++++ Document ++++

# Synaptics Touchpad NOT working [SOLVED]

## BenderBendingRodriguez

Hello everyone, i installed recently gentoo on SAMSUNG N130 and everything works EXCEPT the touchpad, when compiling i set everything accordingly as per the gentoo synaptics wiki, i have xorg-server compiled with hal USE flag and without the minimal and my touchpad doesn't work  :Sad: 

P.S. Yes, xf86-input-synaptics is installed, please anyone help me  (thankfully i still have a mouse to move around  :Smile:  but i'd love to use the touchpad if i ever lose it  :Smile: 

Tell me what i need to submit in order to fix it. ThanksLast edited by BenderBendingRodriguez on Sun Feb 21, 2010 9:34 pm; edited 1 time in total

----------

## kukibl

Have you installed xf86-input-evdev and loaded evdev kernel module? Have you set INPUT_DEVICES in make.conf? In general, INPUT_DEVICES="evdev synaptics" would be quite enough. Post here output of "emerge --info" and your /var/log/Xorg.0.log.

Edit:

Also, are you using automatic X configuration or manually configured xorg.conf? I guess, if you use manually configured xorg.conf, you should add relevant input device section.

----------

## BenderBendingRodriguez

emerge --info                                              

Portage 2.1.7.16 (default/linux/x86/10.0, gcc-4.3.4, glibc-2.10.1-r1, 2.6.31-gentoo-r6 i686)

++++

→ **Stated task A**
In the touchpad thread, rewrite the paragraph that begins "Have you installed xf86-input-evdev" as a short list that keeps its main facts.
→ **Stated task B**
Carry on the touchpad forum thread from the point where it stops.

++++ Stored data ++++

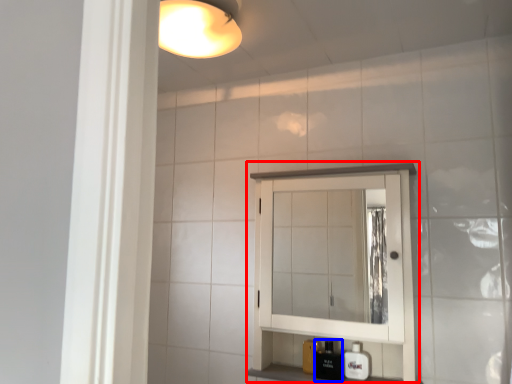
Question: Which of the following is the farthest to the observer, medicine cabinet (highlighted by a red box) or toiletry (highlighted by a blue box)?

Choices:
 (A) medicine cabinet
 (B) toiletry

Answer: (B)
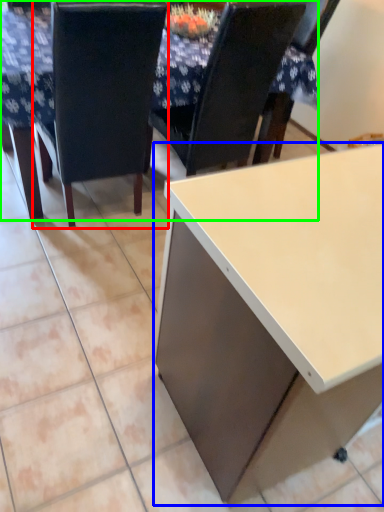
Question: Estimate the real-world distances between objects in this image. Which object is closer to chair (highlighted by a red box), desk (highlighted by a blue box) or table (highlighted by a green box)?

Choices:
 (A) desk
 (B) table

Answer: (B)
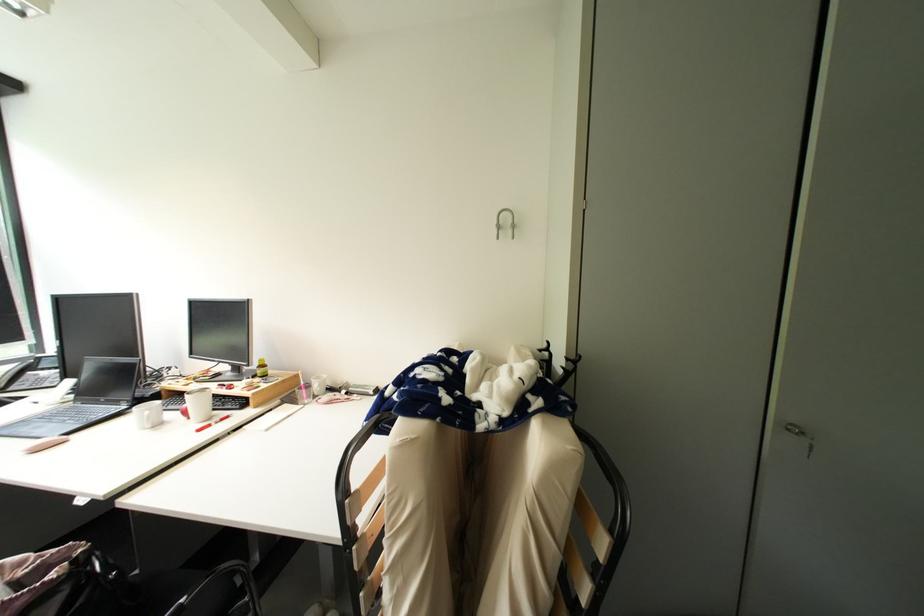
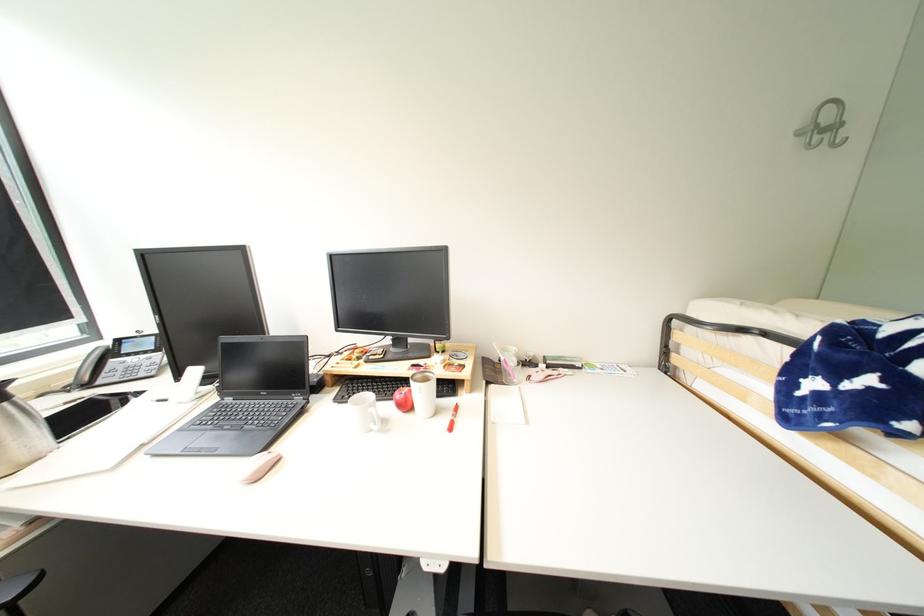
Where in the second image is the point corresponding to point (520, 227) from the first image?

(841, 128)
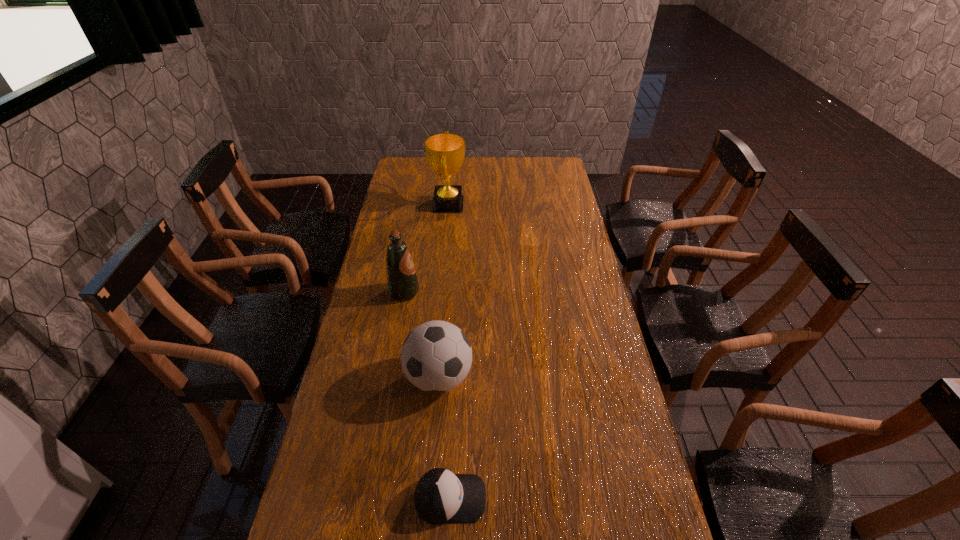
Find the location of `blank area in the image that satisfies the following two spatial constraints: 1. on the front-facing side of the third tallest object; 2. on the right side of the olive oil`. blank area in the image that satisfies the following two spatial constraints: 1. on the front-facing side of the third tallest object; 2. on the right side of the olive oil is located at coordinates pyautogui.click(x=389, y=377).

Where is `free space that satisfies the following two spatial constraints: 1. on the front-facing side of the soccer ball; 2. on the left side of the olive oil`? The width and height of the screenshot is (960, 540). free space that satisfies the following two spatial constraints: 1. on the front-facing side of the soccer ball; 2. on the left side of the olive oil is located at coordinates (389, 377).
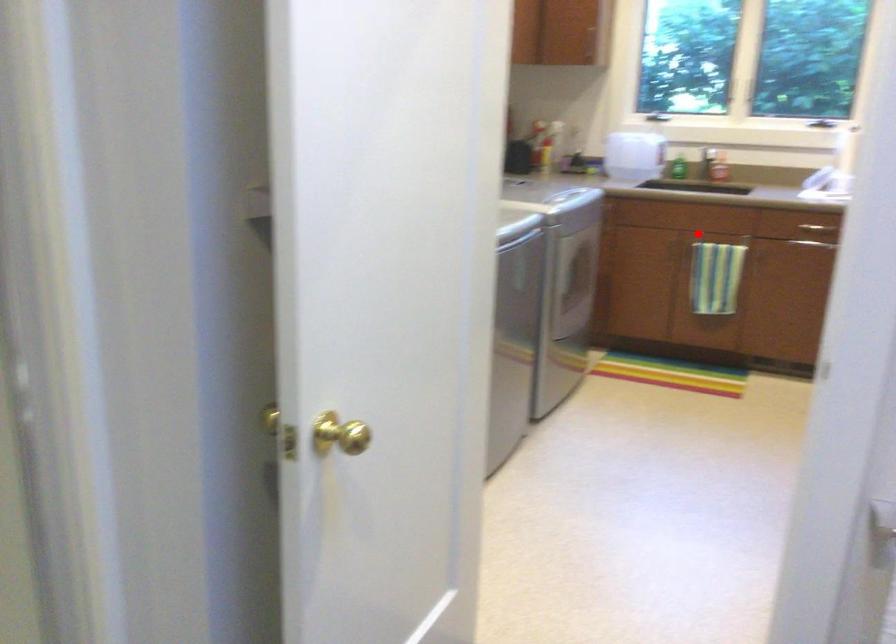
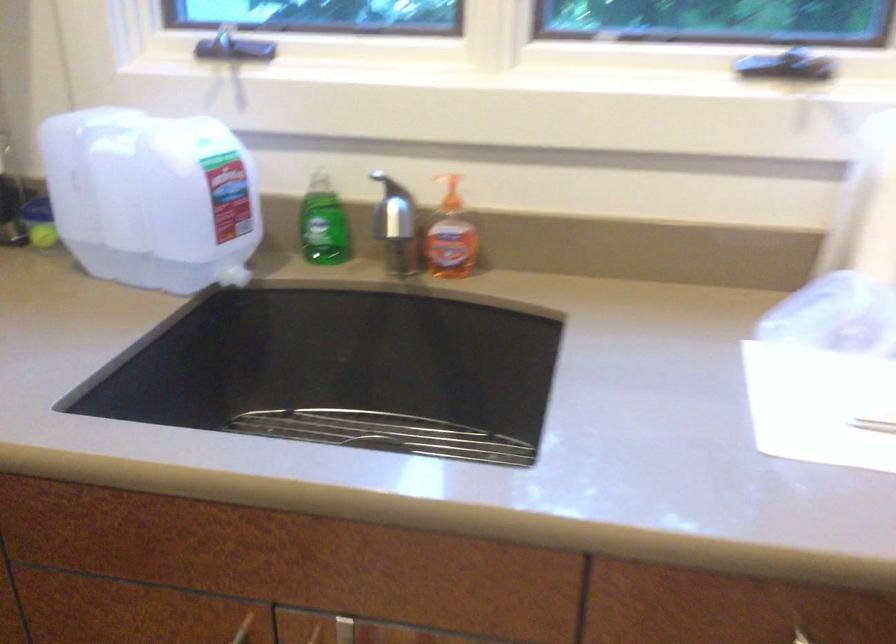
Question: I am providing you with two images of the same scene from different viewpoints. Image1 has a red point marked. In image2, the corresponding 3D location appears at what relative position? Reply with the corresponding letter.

++++

→ **Final answer A**
- Check whether xf86-input-evdev is installed and the evdev kernel module is loaded.
- Check whether INPUT_DEVICES is set in make.conf. INPUT_DEVICES="evdev synaptics" is generally enough.
- Post the output of "emerge --info" and the file /var/log/Xorg.0.log.

→ **Final answer B**
=================================================================               

System uname: Linux-2.6.31-gentoo-r6-i686-Intel-R-_Atom-TM-_CPU_N270_@_1.60GHz-with-gentoo-1.12.13                                                              

Timestamp of tree: Sat, 20 Feb 2010 18:30:01 +0000                              

app-shells/bash:     4.0_p35                                                    

dev-java/java-config: 2.1.10                                                    

dev-lang/python:     2.6.4                                                      

dev-util/cmake:      2.6.4-r3                                                   

sys-apps/baselayout: 1.12.13                                                    

sys-apps/sandbox:    1.6-r2                                                     

sys-devel/autoconf:  2.63-r1                                                    

sys-devel/automake:  1.9.6-r2, 1.10.2                                           

sys-devel/binutils:  2.18-r3                                                    

sys-devel/gcc:       4.3.4                                                      

sys-devel/gcc-config: 1.4.1                                                     

sys-devel/libtool:   2.2.6b                                                     

virtual/os-headers:  2.6.27-r2                                                  

ACCEPT_KEYWORDS="x86"                                                           

ACCEPT_LICENSE="*"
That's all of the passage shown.